Roberts: Gatland's arrival huge shot in the arm for Wales | Problems in Welsh rugby far deeper than head coach
Former Wales and British and Irish Lions centre Jamie Roberts, speaking to Sky Sports News on Monday:
"There was a general consensus that there had to be change after the year Wales have had," Roberts said.
"And [they've] obviously gone back to Warren, who coached Wales for 12 years.
"He had an amazing success rate with Wales. I think people forget what his win percentage was: over 70 per cent in the Six Nations, 60 per cent in the Rugby World Cup.
"He's taken Wales to two Rugby World Cup semi-finals, and a quarter-final, so he knows the landscape of rugby so well in Wales.
"I think we'd be daft in Wales to think that the only problem in rugby is with the head coach of the national team. Problems run far deeper than that, but I guess Warren's appointment now is a real shot in the arm.
"For them to get a coach of Warren's experience and his CV, at this time, is huge for Wales.
"I've no doubt he's one of the best coaches in the world, and he certainly knows northern hemisphere rugby extremely well.
"Not just from his time coaching Wales, but with the British and Irish Lions, his experience in the Premiership, he's one of the most experienced coaches certainly at the highest level.
"As I said, it's a shot in the arm for Welsh rugby, at a time when there are a lot of question marks about the game at Test level, club level.
"I think, with the appointment, it's important they utilise Warren as best as possible. Not just as the national coach, but his experience of the game in Wales.
"There's going to be change. There's no doubt about that, and it's important they use his knowledge. He's been there with Wales through good times and bad.
"He's got a huge job [on his hands]. We know what's around the corner, the Six Nations is a few months away, leading into a couple of warm-up games, leading into the biggest tournament of them all.
"Wales are currently ranked ninth in the world, and they've had a disappointing year. Something had to change. The WRU have obviously gone and replaced the top man.
"Wayne Pivac is a good, good man, but unfortunately the team didn't do too well under his watch, and that's professional sport right?
"In comes a man who is hugely experienced, and it kind of feels like Wales are taking two steps backwards to move forward five. Going back to a man who will be familiar to coaches, players, and Welsh rugby.

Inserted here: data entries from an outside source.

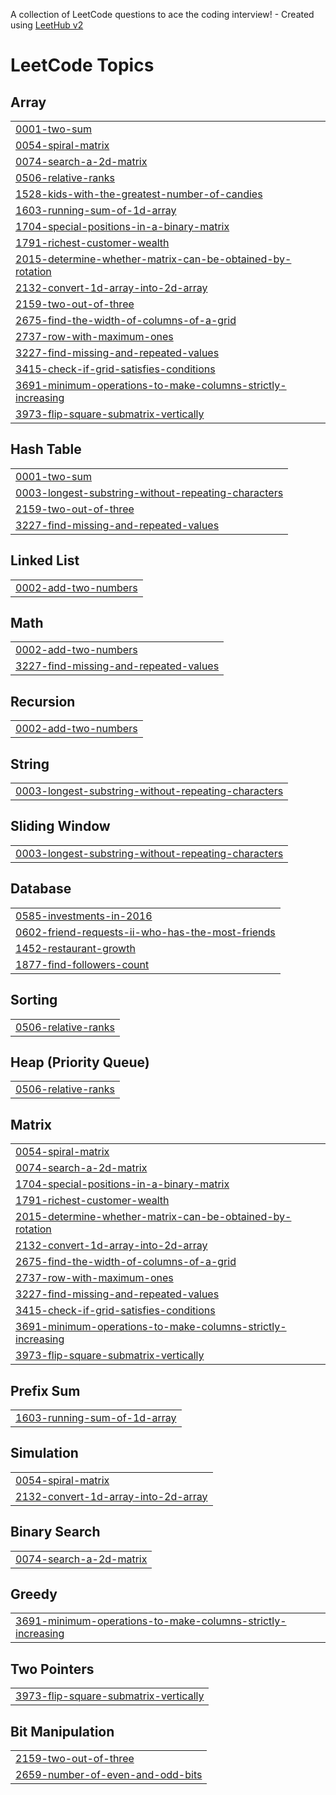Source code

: A collection of LeetCode questions to ace the coding interview! - Created using [LeetHub v2](https://github.com/arunbhardwaj/LeetHub-2.0)
<!---LeetCode Topics Start-->
# LeetCode Topics
## Array
|  |
| ------- |
| [0001-two-sum](https://github.com/DineshlakshmananM/Leetcode/tree/master/0001-two-sum) |
| [0054-spiral-matrix](https://github.com/DineshlakshmananM/Leetcode/tree/master/0054-spiral-matrix) |
| [0074-search-a-2d-matrix](https://github.com/DineshlakshmananM/Leetcode/tree/master/0074-search-a-2d-matrix) |
| [0506-relative-ranks](https://github.com/DineshlakshmananM/Leetcode/tree/master/0506-relative-ranks) |
| [1528-kids-with-the-greatest-number-of-candies](https://github.com/DineshlakshmananM/Leetcode/tree/master/1528-kids-with-the-greatest-number-of-candies) |
| [1603-running-sum-of-1d-array](https://github.com/DineshlakshmananM/Leetcode/tree/master/1603-running-sum-of-1d-array) |
| [1704-special-positions-in-a-binary-matrix](https://github.com/DineshlakshmananM/Leetcode/tree/master/1704-special-positions-in-a-binary-matrix) |
| [1791-richest-customer-wealth](https://github.com/DineshlakshmananM/Leetcode/tree/master/1791-richest-customer-wealth) |
| [2015-determine-whether-matrix-can-be-obtained-by-rotation](https://github.com/DineshlakshmananM/Leetcode/tree/master/2015-determine-whether-matrix-can-be-obtained-by-rotation) |
| [2132-convert-1d-array-into-2d-array](https://github.com/DineshlakshmananM/Leetcode/tree/master/2132-convert-1d-array-into-2d-array) |
| [2159-two-out-of-three](https://github.com/DineshlakshmananM/Leetcode/tree/master/2159-two-out-of-three) |
| [2675-find-the-width-of-columns-of-a-grid](https://github.com/DineshlakshmananM/Leetcode/tree/master/2675-find-the-width-of-columns-of-a-grid) |
| [2737-row-with-maximum-ones](https://github.com/DineshlakshmananM/Leetcode/tree/master/2737-row-with-maximum-ones) |
| [3227-find-missing-and-repeated-values](https://github.com/DineshlakshmananM/Leetcode/tree/master/3227-find-missing-and-repeated-values) |
| [3415-check-if-grid-satisfies-conditions](https://github.com/DineshlakshmananM/Leetcode/tree/master/3415-check-if-grid-satisfies-conditions) |
| [3691-minimum-operations-to-make-columns-strictly-increasing](https://github.com/DineshlakshmananM/Leetcode/tree/master/3691-minimum-operations-to-make-columns-strictly-increasing) |
| [3973-flip-square-submatrix-vertically](https://github.com/DineshlakshmananM/Leetcode/tree/master/3973-flip-square-submatrix-vertically) |
## Hash Table
|  |
| ------- |
| [0001-two-sum](https://github.com/DineshlakshmananM/Leetcode/tree/master/0001-two-sum) |
| [0003-longest-substring-without-repeating-characters](https://github.com/DineshlakshmananM/Leetcode/tree/master/0003-longest-substring-without-repeating-characters) |
| [2159-two-out-of-three](https://github.com/DineshlakshmananM/Leetcode/tree/master/2159-two-out-of-three) |
| [3227-find-missing-and-repeated-values](https://github.com/DineshlakshmananM/Leetcode/tree/master/3227-find-missing-and-repeated-values) |
## Linked List
|  |
| ------- |
| [0002-add-two-numbers](https://github.com/DineshlakshmananM/Leetcode/tree/master/0002-add-two-numbers) |
## Math
|  |
| ------- |
| [0002-add-two-numbers](https://github.com/DineshlakshmananM/Leetcode/tree/master/0002-add-two-numbers) |
| [3227-find-missing-and-repeated-values](https://github.com/DineshlakshmananM/Leetcode/tree/master/3227-find-missing-and-repeated-values) |
## Recursion
|  |
| ------- |
| [0002-add-two-numbers](https://github.com/DineshlakshmananM/Leetcode/tree/master/0002-add-two-numbers) |
## String
|  |
| ------- |
| [0003-longest-substring-without-repeating-characters](https://github.com/DineshlakshmananM/Leetcode/tree/master/0003-longest-substring-without-repeating-characters) |
## Sliding Window
|  |
| ------- |
| [0003-longest-substring-without-repeating-characters](https://github.com/DineshlakshmananM/Leetcode/tree/master/0003-longest-substring-without-repeating-characters) |
## Database
|  |
| ------- |
| [0585-investments-in-2016](https://github.com/DineshlakshmananM/Leetcode/tree/master/0585-investments-in-2016) |
| [0602-friend-requests-ii-who-has-the-most-friends](https://github.com/DineshlakshmananM/Leetcode/tree/master/0602-friend-requests-ii-who-has-the-most-friends) |
| [1452-restaurant-growth](https://github.com/DineshlakshmananM/Leetcode/tree/master/1452-restaurant-growth) |
| [1877-find-followers-count](https://github.com/DineshlakshmananM/Leetcode/tree/master/1877-find-followers-count) |
## Sorting
|  |
| ------- |
| [0506-relative-ranks](https://github.com/DineshlakshmananM/Leetcode/tree/master/0506-relative-ranks) |
## Heap (Priority Queue)
|  |
| ------- |
| [0506-relative-ranks](https://github.com/DineshlakshmananM/Leetcode/tree/master/0506-relative-ranks) |
## Matrix
|  |
| ------- |
| [0054-spiral-matrix](https://github.com/DineshlakshmananM/Leetcode/tree/master/0054-spiral-matrix) |
| [0074-search-a-2d-matrix](https://github.com/DineshlakshmananM/Leetcode/tree/master/0074-search-a-2d-matrix) |
| [1704-special-positions-in-a-binary-matrix](https://github.com/DineshlakshmananM/Leetcode/tree/master/1704-special-positions-in-a-binary-matrix) |
| [1791-richest-customer-wealth](https://github.com/DineshlakshmananM/Leetcode/tree/master/1791-richest-customer-wealth) |
| [2015-determine-whether-matrix-can-be-obtained-by-rotation](https://github.com/DineshlakshmananM/Leetcode/tree/master/2015-determine-whether-matrix-can-be-obtained-by-rotation) |
| [2132-convert-1d-array-into-2d-array](https://github.com/DineshlakshmananM/Leetcode/tree/master/2132-convert-1d-array-into-2d-array) |
| [2675-find-the-width-of-columns-of-a-grid](https://github.com/DineshlakshmananM/Leetcode/tree/master/2675-find-the-width-of-columns-of-a-grid) |
| [2737-row-with-maximum-ones](https://github.com/DineshlakshmananM/Leetcode/tree/master/2737-row-with-maximum-ones) |
| [3227-find-missing-and-repeated-values](https://github.com/DineshlakshmananM/Leetcode/tree/master/3227-find-missing-and-repeated-values) |
| [3415-check-if-grid-satisfies-conditions](https://github.com/DineshlakshmananM/Leetcode/tree/master/3415-check-if-grid-satisfies-conditions) |
| [3691-minimum-operations-to-make-columns-strictly-increasing](https://github.com/DineshlakshmananM/Leetcode/tree/master/3691-minimum-operations-to-make-columns-strictly-increasing) |
| [3973-flip-square-submatrix-vertically](https://github.com/DineshlakshmananM/Leetcode/tree/master/3973-flip-square-submatrix-vertically) |
## Prefix Sum
|  |
| ------- |
| [1603-running-sum-of-1d-array](https://github.com/DineshlakshmananM/Leetcode/tree/master/1603-running-sum-of-1d-array) |
## Simulation
|  |
| ------- |
| [0054-spiral-matrix](https://github.com/DineshlakshmananM/Leetcode/tree/master/0054-spiral-matrix) |
| [2132-convert-1d-array-into-2d-array](https://github.com/DineshlakshmananM/Leetcode/tree/master/2132-convert-1d-array-into-2d-array) |
## Binary Search
|  |
| ------- |
| [0074-search-a-2d-matrix](https://github.com/DineshlakshmananM/Leetcode/tree/master/0074-search-a-2d-matrix) |
## Greedy
|  |
| ------- |
| [3691-minimum-operations-to-make-columns-strictly-increasing](https://github.com/DineshlakshmananM/Leetcode/tree/master/3691-minimum-operations-to-make-columns-strictly-increasing) |
## Two Pointers
|  |
| ------- |
| [3973-flip-square-submatrix-vertically](https://github.com/DineshlakshmananM/Leetcode/tree/master/3973-flip-square-submatrix-vertically) |
## Bit Manipulation
|  |
| ------- |
| [2159-two-out-of-three](https://github.com/DineshlakshmananM/Leetcode/tree/master/2159-two-out-of-three) |
| [2659-number-of-even-and-odd-bits](https://github.com/DineshlakshmananM/Leetcode/tree/master/2659-number-of-even-and-odd-bits) |
<!---LeetCode Topics End-->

"Warren has history of producing results quickly with teams. When you look at this success with the Lions, only having a month really to prepare that side, if not less.

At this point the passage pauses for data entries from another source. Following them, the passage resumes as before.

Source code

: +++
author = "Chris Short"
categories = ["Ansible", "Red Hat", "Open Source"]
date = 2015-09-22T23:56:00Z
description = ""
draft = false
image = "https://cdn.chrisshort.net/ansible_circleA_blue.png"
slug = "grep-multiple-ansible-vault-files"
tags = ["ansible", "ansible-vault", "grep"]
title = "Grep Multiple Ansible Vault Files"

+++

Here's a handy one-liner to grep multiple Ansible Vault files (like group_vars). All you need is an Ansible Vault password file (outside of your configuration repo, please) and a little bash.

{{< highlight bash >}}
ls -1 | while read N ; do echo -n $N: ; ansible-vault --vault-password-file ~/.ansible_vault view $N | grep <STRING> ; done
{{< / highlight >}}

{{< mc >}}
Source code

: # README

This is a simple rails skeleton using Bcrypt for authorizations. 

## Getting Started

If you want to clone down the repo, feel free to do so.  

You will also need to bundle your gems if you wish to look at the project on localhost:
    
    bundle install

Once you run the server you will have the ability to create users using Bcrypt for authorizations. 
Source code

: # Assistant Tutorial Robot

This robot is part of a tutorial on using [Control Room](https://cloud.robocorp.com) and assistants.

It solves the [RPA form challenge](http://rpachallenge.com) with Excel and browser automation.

"When he first came in with Wales in 2008, he won a Grand Slam in his first championship in charge.
"It will be interesting to see whether he changes the coaches underneath him, or they remain in place. But his biggest challenge is picking the right players. Come the Six Nations, does he roll the dice with some younger players or trust the older members of his squad to take them through?
"I'm delighted Wales have made the change. It's disappointing for Pivac and for some will feel like a step back, but it was needed."